═════ MATERIAL TO PROCESS ═════
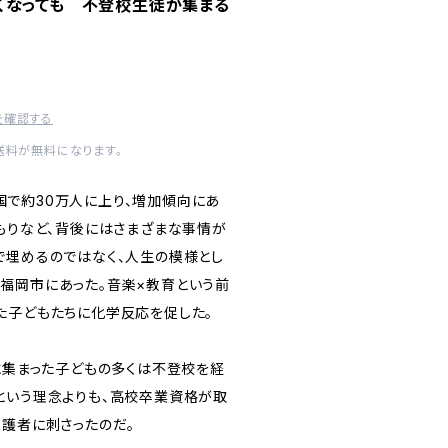
くなっても 不登校生徒が集まる
を確認する
内送料が無料になります。
で約30万人に上り、増加傾向にあ
こもりなど、背後にはさまざまな事情が
で埋めるのではなく、人生の模様とし
福岡市にあった。音楽×教育という前
た子どもたちに化学反応を促した。
に集まった子どもの多くは不登校を経
という理念よりも、高校卒業資格が取
保護者に刺さったのだ。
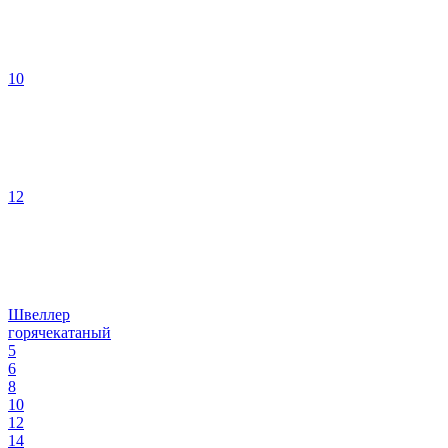
10
12
Швеллер
горячекатаный
5
6
8
10
12
14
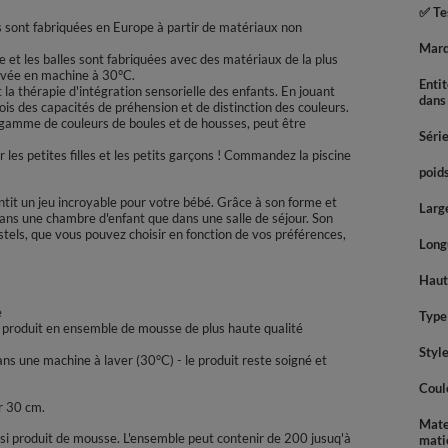
✅ Tes
les sont fabriquées en Europe à partir de matériaux non
Mar
ine et les balles sont fabriquées avec des matériaux de la plus
lavée en machine à 30°C.
Enti
 thérapie d'intégration sensorielle des enfants. En jouant
dans
is des capacités de préhension et de distinction des couleurs.
 gamme de couleurs de boules et de housses, peut être
Séri
les petites filles et les petits garçons ! Commandez la piscine
poids
it un jeu incroyable pour votre bébé. Grâce à son forme et
Large
dans une chambre d'enfant que dans une salle de séjour. Son
stels, que vous pouvez choisir en fonction de vos préférences,
Longu
Haute
e
Type 
, produit en ensemble de mousse de plus haute qualité
Styl
ans une machine à laver (30°C) - le produit reste soigné et
Coul
r 30 cm.
Mate
ssi produit de mousse. L'ensemble peut contenir de 200 jusuq'à
mati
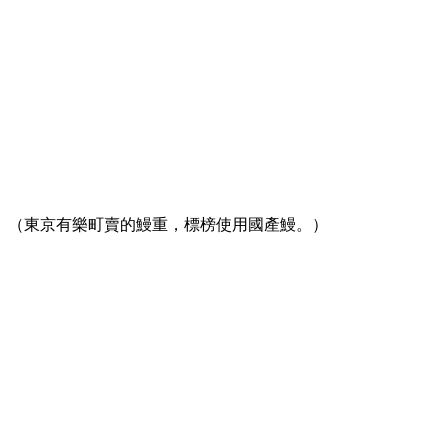
（東京有樂町賣的鰻重，標榜使用國產鰻。）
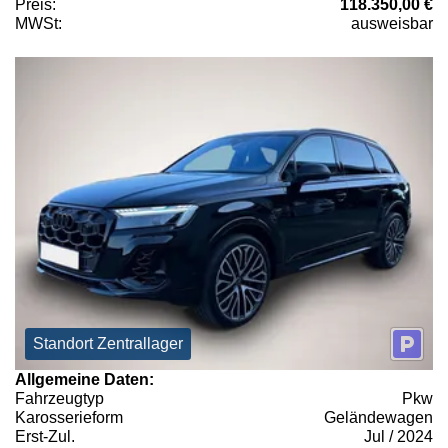
Preis:
118.350,00 €
MWSt:
ausweisbar
Standort Zentrallager
Allgemeine Daten:
Fahrzeugtyp
Pkw
Karosserieform
Geländewagen
Erst-Zul.
Jul / 2024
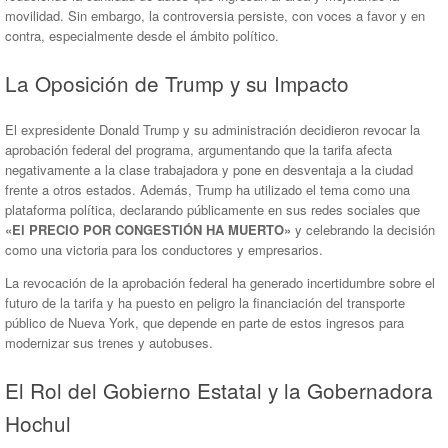
movilidad. Sin embargo, la controversia persiste, con voces a favor y en
contra, especialmente desde el ámbito político.
La Oposición de Trump y su Impacto
El expresidente Donald Trump y su administración decidieron revocar la
aprobación federal del programa, argumentando que la tarifa afecta
negativamente a la clase trabajadora y pone en desventaja a la ciudad
frente a otros estados. Además, Trump ha utilizado el tema como una
plataforma política, declarando públicamente en sus redes sociales que
«El PRECIO POR CONGESTIÓN HA MUERTO»
y celebrando la decisión
como una victoria para los conductores y empresarios.
La revocación de la aprobación federal ha generado incertidumbre sobre el
futuro de la tarifa y ha puesto en peligro la financiación del transporte
público de Nueva York, que depende en parte de estos ingresos para
modernizar sus trenes y autobuses.
El Rol del Gobierno Estatal y la Gobernadora
Hochul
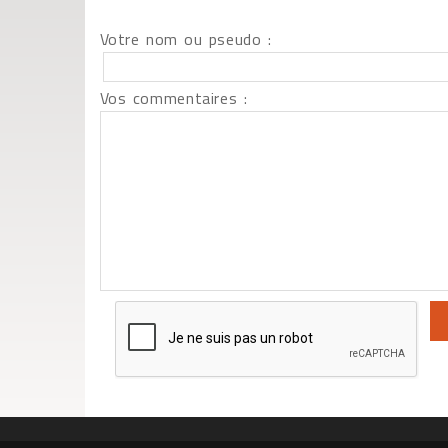
Votre nom ou pseudo :
Vos commentaires :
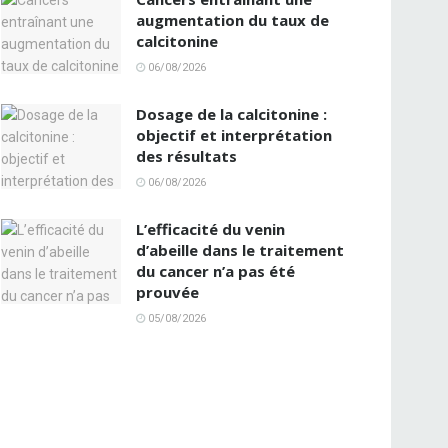
augmentation du taux de
calcitonine
06/08/2026
Dosage de la calcitonine :
objectif et interprétation
des résultats
06/08/2026
L’efficacité du venin
d’abeille dans le traitement
du cancer n’a pas été
prouvée
05/08/2026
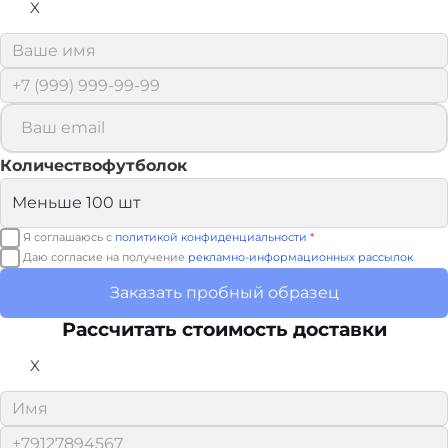
X
Количествофутболок
Я соглашаюсь с
политикой конфиденциальности
*
Даю согласие на получение
рекламно-информационных рассылок
Заказать пробный образец
Рассчитать стоимость доставки
X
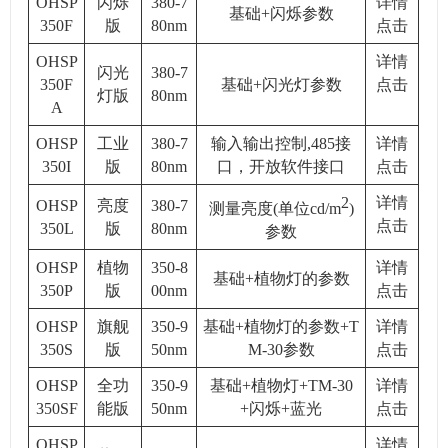
OHSP
闪烁
380-7
详情
基础
+
闪烁参数
350F
版
80nm
点击
OHSP
详情
闪光
380-7
350F
基础
+
闪光灯参数
点击
灯版
80nm
A
OHSP
工业
380-7
输入输出控制
,485
接
详情
350I
版
80nm
口，开放软件接口
点击
2
详情
OHSP
亮度
380-7
测量亮度
(
单位
cd/m
)
点击
350L
版
80nm
参数
OHSP
植物
350-8
详情
基础
+
植物灯的参数
350P
版
00nm
点击
OHSP
旗舰
350-9
基础
+
植物灯的参数
+T
详情
350S
版
50nm
M-30
参数
点击
OHSP
全功
350-9
基础
+
植物灯
+TM-30
详情
350SF
能版
50nm
+
闪烁
+
蓝光
点击
OHSP
详情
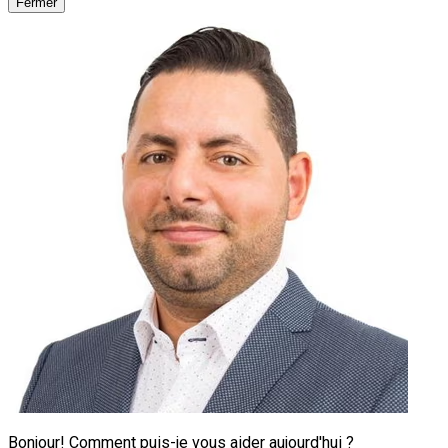
Fermer
Bonjour! Comment puis-je vous aider aujourd'hui ?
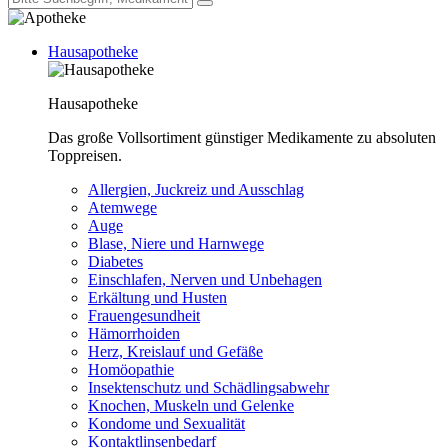
Hausapotheke
Hausapotheke
Das große Vollsortiment günstiger Medikamente zu absoluten
Toppreisen.
Allergien, Juckreiz und Ausschlag
Atemwege
Auge
Blase, Niere und Harnwege
Diabetes
Einschlafen, Nerven und Unbehagen
Erkältung und Husten
Frauengesundheit
Hämorrhoiden
Herz, Kreislauf und Gefäße
Homöopathie
Insektenschutz und Schädlingsabwehr
Knochen, Muskeln und Gelenke
Kondome und Sexualität
Kontaktlinsenbedarf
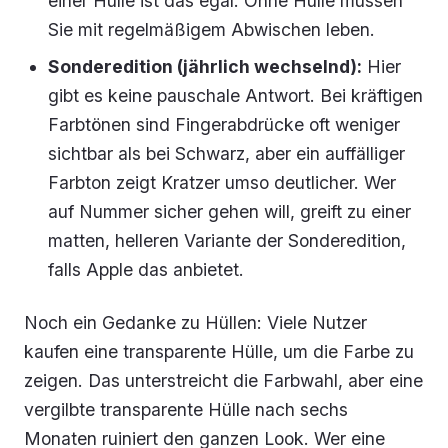
einer Hülle ist das egal. Ohne Hülle müssen
Sie mit regelmäßigem Abwischen leben.
Sonderedition (jährlich wechselnd):
Hier
gibt es keine pauschale Antwort. Bei kräftigen
Farbtönen sind Fingerabdrücke oft weniger
sichtbar als bei Schwarz, aber ein auffälliger
Farbton zeigt Kratzer umso deutlicher. Wer
auf Nummer sicher gehen will, greift zu einer
matten, helleren Variante der Sonderedition,
falls Apple das anbietet.
Noch ein Gedanke zu Hüllen: Viele Nutzer
kaufen eine transparente Hülle, um die Farbe zu
zeigen. Das unterstreicht die Farbwahl, aber eine
vergilbte transparente Hülle nach sechs
Monaten ruiniert den ganzen Look. Wer eine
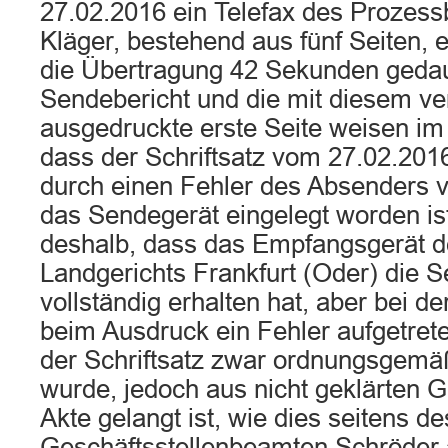
27.02.2016 ein Telefax des Prozess
Kläger, bestehend aus fünf Seiten, 
die Übertragung 42 Sekunden gedau
Sendebericht und die mit diesem ve
ausgedruckte erste Seite weisen im 
dass der Schriftsatz vom 27.02.2016
durch einen Fehler des Absenders v
das Sendegerät eingelegt worden ist
deshalb, dass das Empfangsgerät d
Landgerichts Frankfurt (Oder) die 
vollständig erhalten hat, aber bei d
beim Ausdruck ein Fehler aufgetrete
der Schriftsatz zwar ordnungsgemä
wurde, jedoch aus nicht geklärten G
Akte gelangt ist, wie dies seitens de
Geschäftsstellenbeamten Schröder 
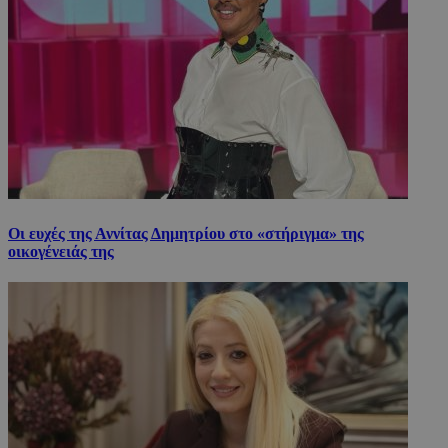
Οι ευχές της Αννίτας Δημητρίου στο «στήριγμα» της
οικογένειάς της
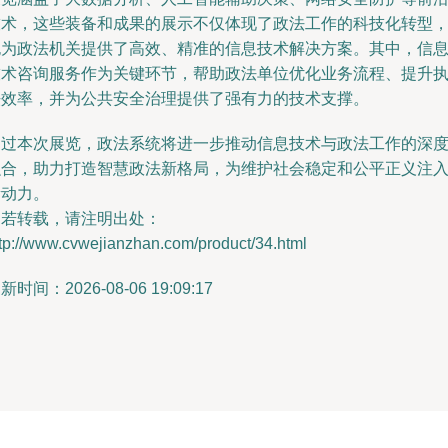
技术，这些装备和成果的展示不仅体现了政法工作的科技化转型
也为政法机关提供了高效、精准的信息技术解决方案。其中，信
技术咨询服务作为关键环节，帮助政法单位优化业务流程、提升
法效率，并为公共安全治理提供了强有力的技术支撑。
通过本次展览，政法系统将进一步推动信息技术与政法工作的深
融合，助力打造智慧政法新格局，为维护社会稳定和公平正义注
新动力。
如若转载，请注明出处：
tp://www.cvwejianzhan.com/product/34.html
新时间：2026-08-06 19:09:17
═════
** EXERCISE GOAL **
Give the data above back unchanged, except for the pictures.

** YOUR RESPONSE **
くなっても 不登校生徒が集まる
を確認する
内送料が無料になります。
で約30万人に上り、増加傾向にあ
こもりなど、背後にはさまざまな事情が
で埋めるのではなく、人生の模様とし
福岡市にあった。音楽×教育という前
た子どもたちに化学反応を促した。
に集まった子どもの多くは不登校を経
という理念よりも、高校卒業資格が取
保護者に刺さったのだ。
10
12
Швеллер
горячекатаный
5
6
8
10
12
14
✅ Tes
les sont fabriquées en Europe à partir de matériaux non
Mar
ine et les balles sont fabriquées avec des matériaux de la plus
lavée en machine à 30°C.
Enti
 thérapie d'intégration sensorielle des enfants. En jouant
dans
is des capacités de préhension et de distinction des couleurs.
 gamme de couleurs de boules et de housses, peut être
Séri
les petites filles et les petits garçons ! Commandez la piscine
poids
it un jeu incroyable pour votre bébé. Grâce à son forme et
Large
dans une chambre d'enfant que dans une salle de séjour. Son
stels, que vous pouvez choisir en fonction de vos préférences,
Longu
Haute
e
Type 
, produit en ensemble de mousse de plus haute qualité
Styl
ans une machine à laver (30°C) - le produit reste soigné et
Coul
r 30 cm.
Mate
ssi produit de mousse. L'ensemble peut contenir de 200 jusuq'à
mati
（東京有樂町賣的鰻重，標榜使用國產鰻。）
Preis:
118.350,00 €
MWSt:
ausweisbar
Standort Zentrallager
Allgemeine Daten:
Fahrzeugtyp
Pkw
Karosserieform
Geländewagen
Erst-Zul.
Jul / 2024
movilidad. Sin embargo, la controversia persiste, con voces a favor y en
contra, especialmente desde el ámbito político.
La Oposición de Trump y su Impacto
El expresidente Donald Trump y su administración decidieron revocar la
aprobación federal del programa, argumentando que la tarifa afecta
negativamente a la clase trabajadora y pone en desventaja a la ciudad
frente a otros estados. Además, Trump ha utilizado el tema como una
plataforma política, declarando públicamente en sus redes sociales que
«El PRECIO POR CONGESTIÓN HA MUERTO»
y celebrando la decisión
como una victoria para los conductores y empresarios.
La revocación de la aprobación federal ha generado incertidumbre sobre el
futuro de la tarifa y ha puesto en peligro la financiación del transporte
público de Nueva York, que depende en parte de estos ingresos para
modernizar sus trenes y autobuses.
El Rol del Gobierno Estatal y la Gobernadora
Hochul
Votre nom ou pseudo :
Vos commentaires :
augmentation du taux de
calcitonine
06/08/2026
Dosage de la calcitonine :
objectif et interprétation
des résultats
06/08/2026
L’efficacité du venin
d’abeille dans le traitement
du cancer n’a pas été
prouvée
05/08/2026
X
Количествофутболок
Я соглашаюсь с
политикой конфиденциальности
*
Даю согласие на получение
рекламно-информационных рассылок
Заказать пробный образец
Рассчитать стоимость доставки
X
OHSP
闪烁
380-7
详情
基础
+
闪烁参数
350F
版
80nm
点击
OHSP
详情
闪光
380-7
350F
基础
+
闪光灯参数
点击
灯版
80nm
A
OHSP
工业
380-7
输入输出控制
,485
接
详情
350I
版
80nm
口，开放软件接口
点击
2
详情
OHSP
亮度
380-7
测量亮度
(
单位
cd/m
)
点击
350L
版
80nm
参数
OHSP
植物
350-8
详情
基础
+
植物灯的参数
350P
版
00nm
点击
OHSP
旗舰
350-9
基础
+
植物灯的参数
+T
详情
350S
版
50nm
M-30
参数
点击
OHSP
全功
350-9
基础
+
植物灯
+TM-30
详情
350SF
能版
50nm
+
闪烁
+
蓝光
点击
OHSP
详情
Fermer
Bonjour! Comment puis-je vous aider aujourd'hui ?
Hausapotheke
Hausapotheke
Das große Vollsortiment günstiger Medikamente zu absoluten
Toppreisen.
Allergien, Juckreiz und Ausschlag
Atemwege
Auge
Blase, Niere und Harnwege
Diabetes
Einschlafen, Nerven und Unbehagen
Erkältung und Husten
Frauengesundheit
Hämorrhoiden
Herz, Kreislauf und Gefäße
Homöopathie
Insektenschutz und Schädlingsabwehr
Knochen, Muskeln und Gelenke
Kondome und Sexualität
Kontaktlinsenbedarf
einer Hülle ist das egal. Ohne Hülle müssen
Sie mit regelmäßigem Abwischen leben.
Sonderedition (jährlich wechselnd):
Hier
gibt es keine pauschale Antwort. Bei kräftigen
Farbtönen sind Fingerabdrücke oft weniger
sichtbar als bei Schwarz, aber ein auffälliger
Farbton zeigt Kratzer umso deutlicher. Wer
auf Nummer sicher gehen will, greift zu einer
matten, helleren Variante der Sonderedition,
falls Apple das anbietet.
Noch ein Gedanke zu Hüllen: Viele Nutzer
kaufen eine transparente Hülle, um die Farbe zu
zeigen. Das unterstreicht die Farbwahl, aber eine
vergilbte transparente Hülle nach sechs
Monaten ruiniert den ganzen Look. Wer eine
27.02.2016 ein Telefax des Prozess
Kläger, bestehend aus fünf Seiten, 
die Übertragung 42 Sekunden gedau
Sendebericht und die mit diesem ve
ausgedruckte erste Seite weisen im 
dass der Schriftsatz vom 27.02.2016
durch einen Fehler des Absenders v
das Sendegerät eingelegt worden ist
deshalb, dass das Empfangsgerät d
Landgerichts Frankfurt (Oder) die 
vollständig erhalten hat, aber bei d
beim Ausdruck ein Fehler aufgetrete
der Schriftsatz zwar ordnungsgemä
wurde, jedoch aus nicht geklärten G
Akte gelangt ist, wie dies seitens de
Geschäftsstellenbeamten Schröder 
Οι ευχές της Αννίτας Δημητρίου στο «στήριγμα» της
οικογένειάς της
技术，这些装备和成果的展示不仅体现了政法工作的科技化转型
也为政法机关提供了高效、精准的信息技术解决方案。其中，信
技术咨询服务作为关键环节，帮助政法单位优化业务流程、提升
法效率，并为公共安全治理提供了强有力的技术支撑。
通过本次展览，政法系统将进一步推动信息技术与政法工作的深
融合，助力打造智慧政法新格局，为维护社会稳定和公平正义注
新动力。
如若转载，请注明出处：
tp://www.cvwejianzhan.com/product/34.html
新时间：2026-08-06 19:09:17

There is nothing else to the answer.